Usage: cargo-lib-ci [OPTIONS] [COMMAND]

Commands:
  install    Install the Compiler Interrupts library
  uninstall  Uninstall the Compiler Interrupts library
  update     Update the Compiler Interrupts library
  config     Configure the Compiler Interrupts library
  help       Print this message or the help of the given subcommand(s)

Options:
      --log <LEVEL>  Log level [default: warn] [possible values: trace, debug, info, warn, error]
  -h, --help         Print help information
  -V, --version      Print version information

How does it work?

  1. cargo build-ci will invoke cargo build with RUSTC_LOG=rustc_codegen_ssa::back::link=info to output internal linker invocations. It also adds a bunch of extra flags to all rustc invocations. Extra flags are:
    • --emit=llvm-ir — emit LLVM IR bitcode in the LLVM assembly language format.
    • -C save-temps=y — all temporary output files during the compilation.
    • -C passes=... — LLVM optimization passes for optimizing CI overhead.
  2. After cargo build completed, we should have these:
    • Output from cargo build contains internal linker commands that are generated by rustc for every library and binary.
    • Object *.o files and IR bitcode in the LLVM assembly language *.ll files in the $CARGO_TARGET_DIR/<build_mode>/deps directory. Moreover, each file should have a corresponding intermediate version that contains rcgu (rust codegen unit) in their name.
    • Rust static library with extra metadata *.rlib files. These files are generated if the project has extra modules and dependencies.
  3. Run opt on all intermediate IR bitcode *.ll files to integrate the Compiler Interrupts.

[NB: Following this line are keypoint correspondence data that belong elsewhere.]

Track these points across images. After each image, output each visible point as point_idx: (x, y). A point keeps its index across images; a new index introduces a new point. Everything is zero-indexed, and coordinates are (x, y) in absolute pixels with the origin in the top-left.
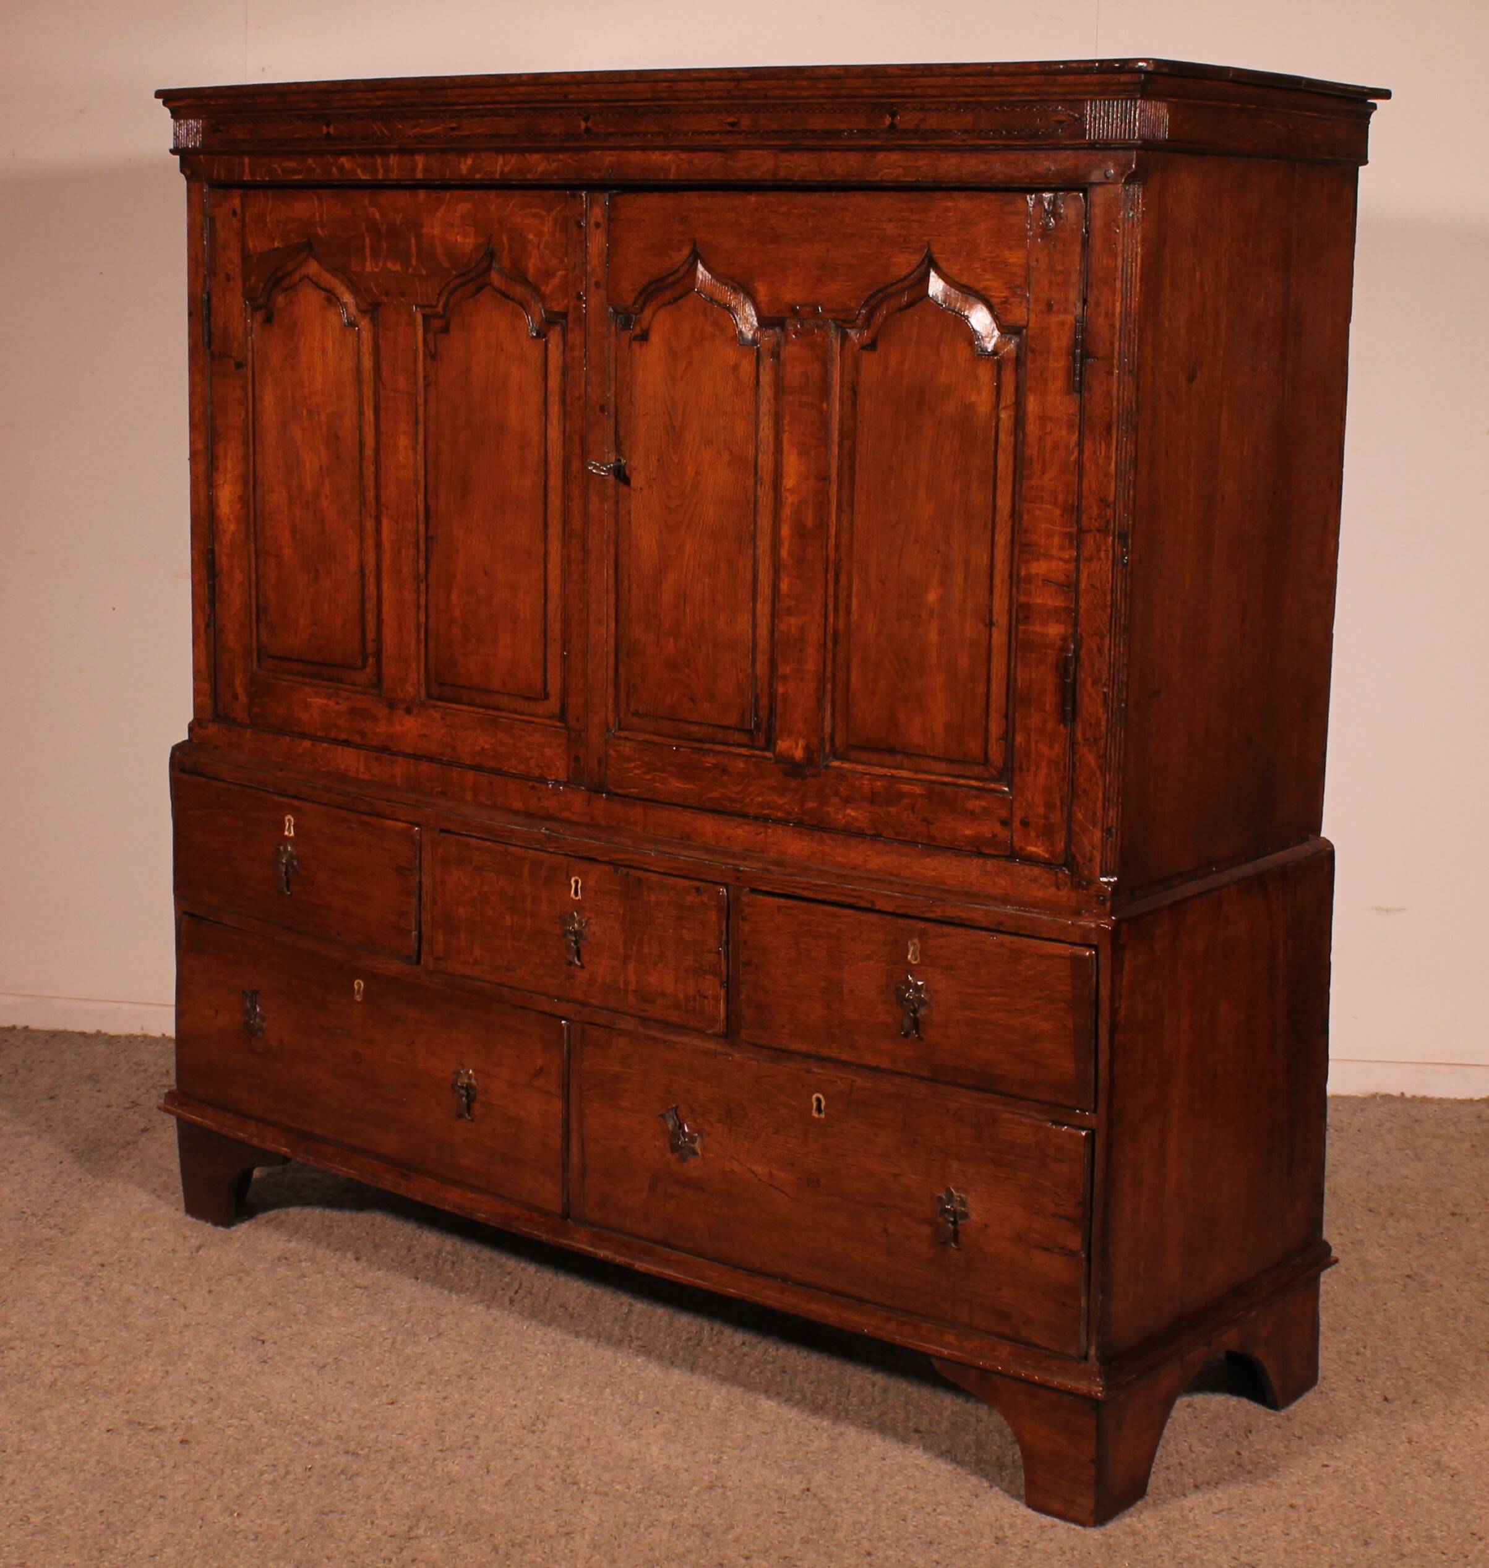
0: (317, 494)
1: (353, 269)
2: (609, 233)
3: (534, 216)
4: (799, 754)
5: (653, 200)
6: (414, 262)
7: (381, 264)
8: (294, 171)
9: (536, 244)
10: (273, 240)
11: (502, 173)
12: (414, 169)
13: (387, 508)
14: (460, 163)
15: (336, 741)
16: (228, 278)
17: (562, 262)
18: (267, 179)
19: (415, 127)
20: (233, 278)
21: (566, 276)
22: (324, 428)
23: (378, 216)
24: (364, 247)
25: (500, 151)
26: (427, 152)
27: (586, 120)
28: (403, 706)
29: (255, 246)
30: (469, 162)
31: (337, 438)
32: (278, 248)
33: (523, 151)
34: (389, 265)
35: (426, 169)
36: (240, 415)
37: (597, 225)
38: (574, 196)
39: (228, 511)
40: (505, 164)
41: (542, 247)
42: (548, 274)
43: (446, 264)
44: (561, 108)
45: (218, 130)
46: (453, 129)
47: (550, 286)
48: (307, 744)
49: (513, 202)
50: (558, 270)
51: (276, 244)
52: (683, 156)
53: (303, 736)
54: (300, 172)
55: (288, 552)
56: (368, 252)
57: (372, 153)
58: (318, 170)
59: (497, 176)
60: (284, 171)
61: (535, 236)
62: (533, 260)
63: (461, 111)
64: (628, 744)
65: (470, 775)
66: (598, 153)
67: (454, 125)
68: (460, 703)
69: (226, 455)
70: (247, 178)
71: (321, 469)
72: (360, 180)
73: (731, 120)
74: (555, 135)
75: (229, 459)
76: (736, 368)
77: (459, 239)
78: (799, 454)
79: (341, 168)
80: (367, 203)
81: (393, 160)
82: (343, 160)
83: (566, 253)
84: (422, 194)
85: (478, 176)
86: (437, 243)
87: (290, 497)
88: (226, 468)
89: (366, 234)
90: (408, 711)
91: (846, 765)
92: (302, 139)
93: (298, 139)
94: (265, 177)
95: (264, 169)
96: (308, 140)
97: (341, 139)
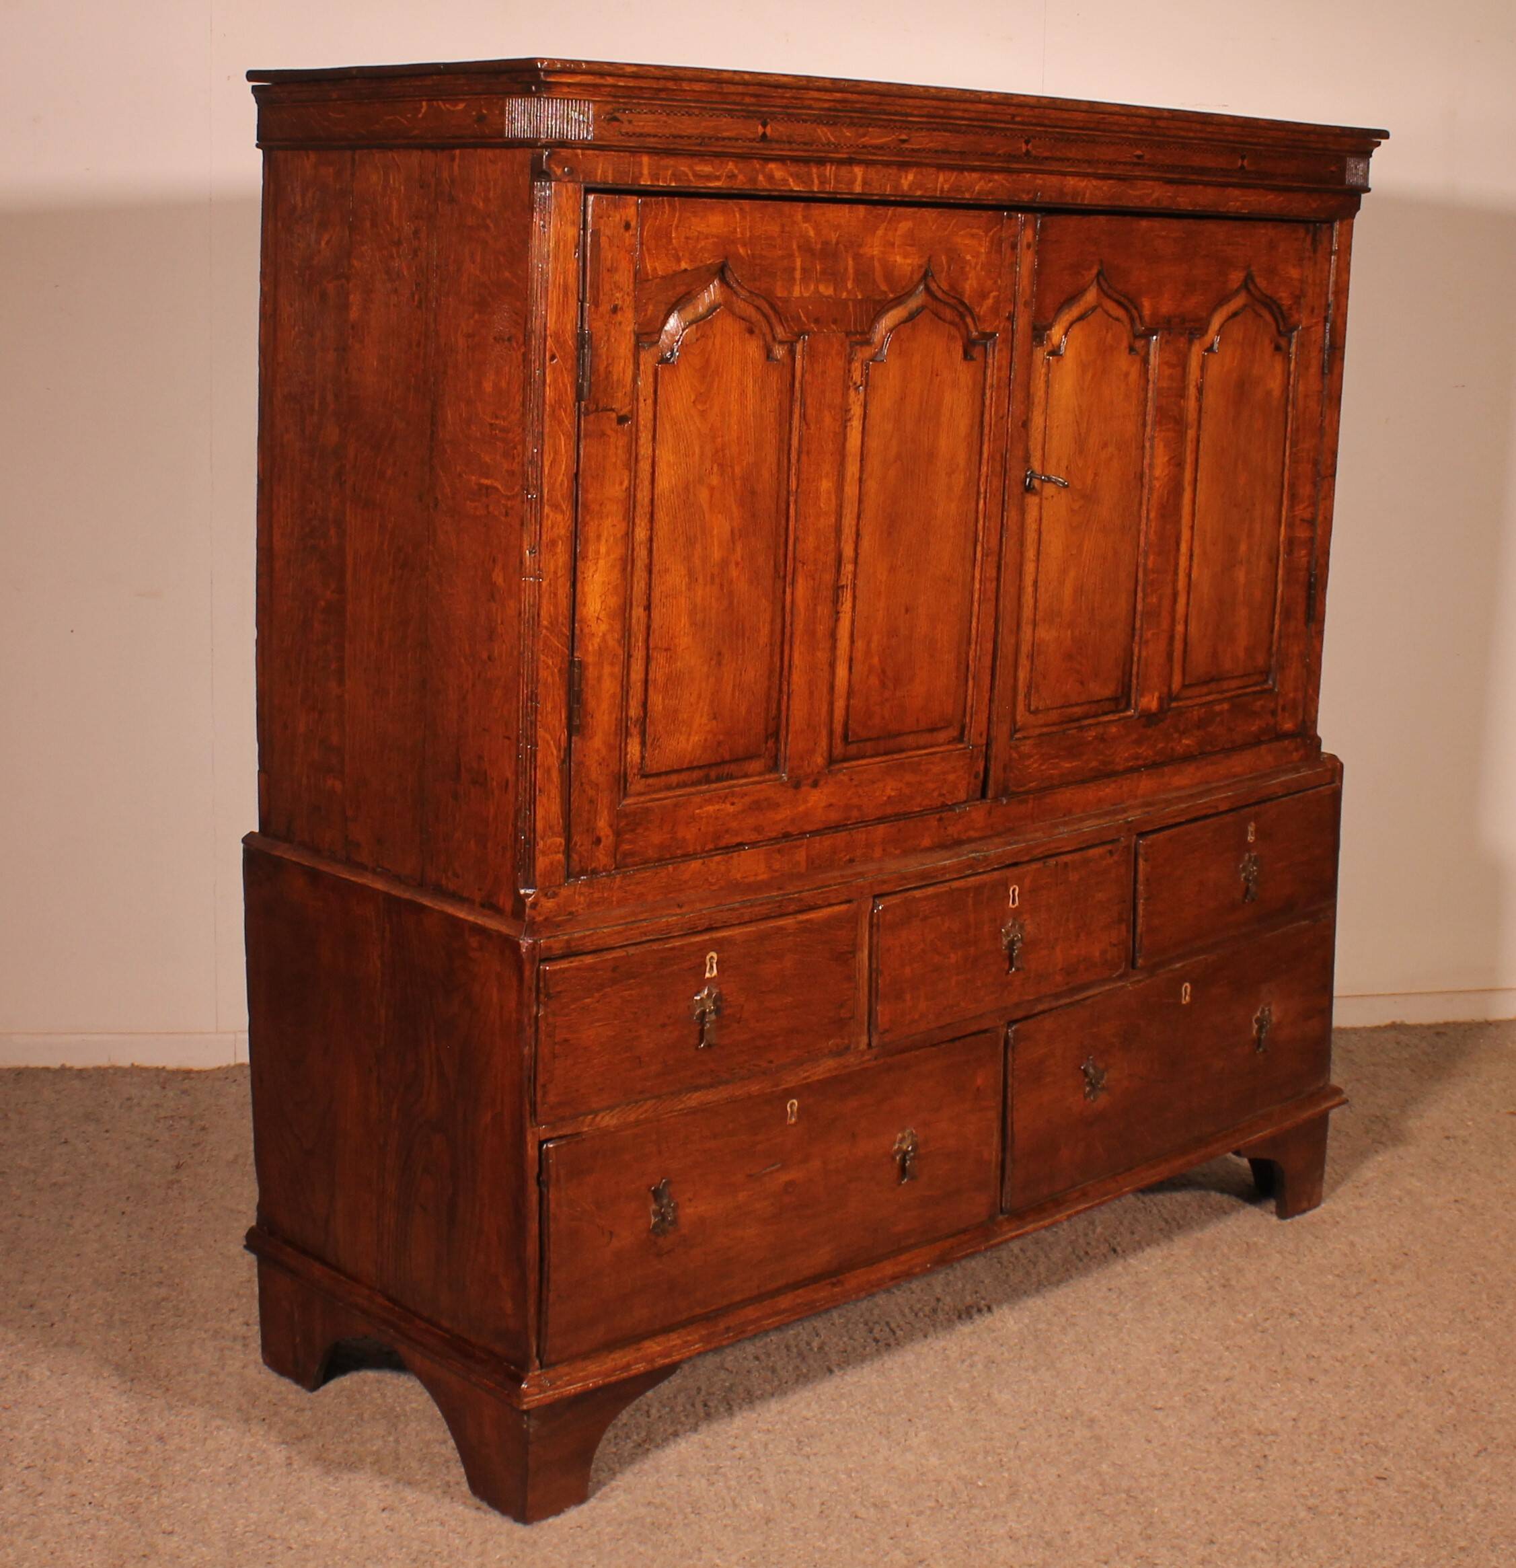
0: (724, 563)
1: (779, 295)
2: (1038, 252)
3: (973, 236)
4: (1154, 705)
5: (1073, 222)
6: (850, 285)
7: (812, 287)
8: (708, 177)
9: (973, 264)
10: (678, 260)
11: (942, 191)
12: (852, 182)
14: (901, 177)
15: (729, 849)
16: (615, 310)
17: (996, 282)
18: (673, 184)
19: (864, 135)
20: (622, 309)
21: (999, 296)
22: (738, 483)
23: (812, 233)
24: (794, 269)
25: (941, 167)
26: (868, 163)
27: (1027, 142)
28: (810, 781)
29: (655, 269)
30: (911, 177)
31: (753, 493)
32: (686, 270)
33: (962, 169)
34: (822, 288)
35: (865, 183)
36: (621, 483)
37: (1029, 246)
38: (1009, 217)
39: (598, 607)
40: (946, 181)
41: (979, 267)
42: (983, 296)
43: (884, 288)
44: (1008, 129)
45: (616, 119)
46: (904, 141)
47: (985, 308)
48: (695, 865)
49: (954, 221)
50: (992, 291)
51: (684, 265)
52: (1094, 183)
53: (688, 857)
54: (718, 178)
55: (684, 641)
56: (798, 274)
57: (806, 161)
58: (740, 177)
59: (938, 194)
60: (695, 175)
61: (973, 257)
62: (969, 282)
63: (914, 123)
64: (1028, 742)
65: (881, 830)
66: (1028, 176)
67: (904, 137)
68: (863, 757)
69: (599, 537)
70: (645, 181)
71: (732, 532)
72: (792, 191)
73: (1139, 153)
74: (999, 155)
75: (603, 542)
76: (1127, 375)
77: (899, 259)
78: (1165, 446)
79: (770, 178)
80: (799, 217)
81: (829, 170)
82: (772, 166)
83: (999, 275)
84: (861, 210)
85: (919, 193)
86: (876, 264)
87: (690, 573)
88: (598, 552)
89: (797, 254)
90: (815, 784)
91: (1181, 704)
92: (730, 139)
93: (724, 139)
94: (671, 182)
95: (670, 172)
96: (737, 140)
97: (777, 142)
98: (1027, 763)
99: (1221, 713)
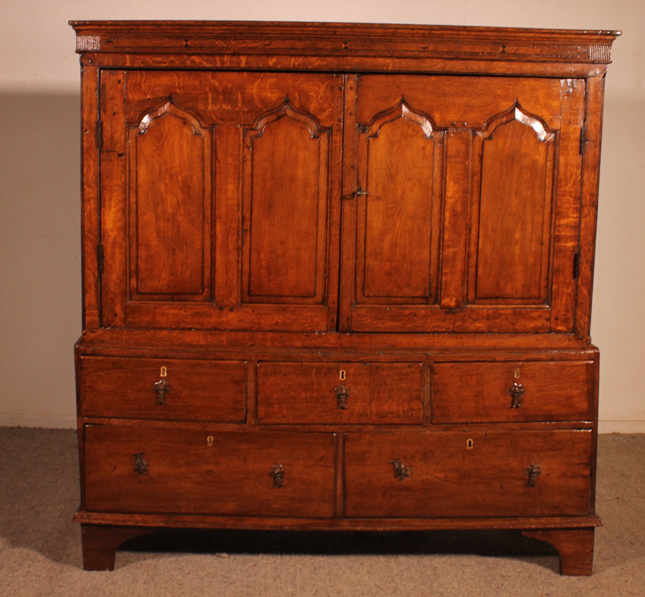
0: (174, 214)
1: (200, 109)
2: (357, 91)
3: (314, 85)
4: (453, 304)
5: (382, 78)
6: (240, 105)
7: (218, 106)
8: (160, 62)
9: (315, 97)
10: (146, 95)
11: (294, 65)
12: (240, 62)
13: (220, 219)
14: (268, 60)
15: (184, 329)
16: (114, 114)
17: (330, 105)
18: (142, 66)
19: (243, 43)
20: (117, 113)
21: (333, 111)
22: (180, 183)
23: (217, 84)
24: (207, 99)
25: (292, 56)
26: (248, 55)
27: (345, 43)
28: (229, 308)
29: (133, 98)
30: (274, 60)
31: (188, 187)
32: (149, 99)
33: (306, 56)
34: (224, 106)
35: (247, 63)
36: (121, 179)
37: (351, 88)
38: (337, 77)
39: (112, 225)
40: (296, 61)
41: (319, 98)
42: (322, 111)
43: (260, 106)
44: (331, 38)
45: (110, 42)
46: (266, 45)
47: (323, 116)
48: (165, 332)
49: (302, 78)
50: (328, 108)
51: (148, 97)
52: (396, 60)
53: (161, 329)
54: (165, 63)
55: (154, 243)
56: (210, 101)
57: (213, 55)
58: (177, 62)
59: (291, 66)
60: (153, 62)
61: (315, 93)
62: (313, 105)
63: (272, 37)
64: (363, 310)
65: (270, 335)
66: (349, 58)
67: (267, 43)
68: (262, 303)
69: (111, 199)
70: (128, 64)
71: (178, 202)
72: (205, 67)
73: (424, 46)
74: (327, 49)
75: (113, 201)
76: (423, 148)
77: (269, 95)
78: (454, 183)
79: (193, 62)
80: (210, 77)
81: (226, 58)
82: (194, 57)
83: (333, 101)
84: (245, 74)
85: (279, 67)
86: (255, 96)
87: (156, 217)
88: (110, 205)
89: (209, 92)
90: (231, 310)
91: (474, 306)
92: (168, 47)
93: (165, 47)
94: (141, 64)
95: (140, 61)
96: (172, 47)
97: (194, 48)
98: (362, 319)
99: (505, 314)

All CI-integrated files have the suffix _ci in their name.
  4. Run llc to convert CI-integrated IR bitcode *.ll files to object *.o files.
  5. Parse the output from cargo build to get the linker command for the binary. The linker command consists of a variety of arguments relating to the output file, linking rust-std/system libraries, and specifying *.rlib dependencies for the binary.
  6. Find the allocator shim, which is a special intermediate object file that contains the symbols for the Rust memory allocator. rustc automatically generates the allocator shim behind the scene.
  7. Replace the object file in the *.rlib with the CI-integrated one.
  8. Execute the linker command again to output the final CI-integrated binary.
  9. All CI-integrated artifacts are output to $CARGO_TARGET_DIR/<build_mode>/deps-ci. CI-integrated binary has their name appended with -ci suffix.

Limitations

  • cargo build outputs the artifacts for us to replace the object files with the CI-integrated one, then we invoke the linker one more time to output the new CI-integrated binary. Therefore, we have to compile the binary twice.
  • Assuming the Compiler Interrupts does not depend on built-in opt optimizations, we can make some changes to rustc so that it can load and register a third-party LLVM pass during the compilation, hence eliminating the opt stage and linking after that, making the process done in one go. As a matter of fact, clang supports loading and registering a third-party LLVM pass by running clang -Xclang -load -Xclang mypass.so, albeit the usage is more complicated than opt and does not support built-in passes from opt. Currently, there is a request to the Rust compiler team to enable this functionality.
  • Since we have to depend on the build output, cargo-compiler-interrupts might not be robust against major changes.
  • Compiler Interrupts integration is not fast on huge IR bitcode from crates such as clap, derive, proc, regex, serde, syn, toml,... We roughly estimate the integration process takes about an hour for 500,000 lines of IR bitcode on an x86-64 quad-core machine.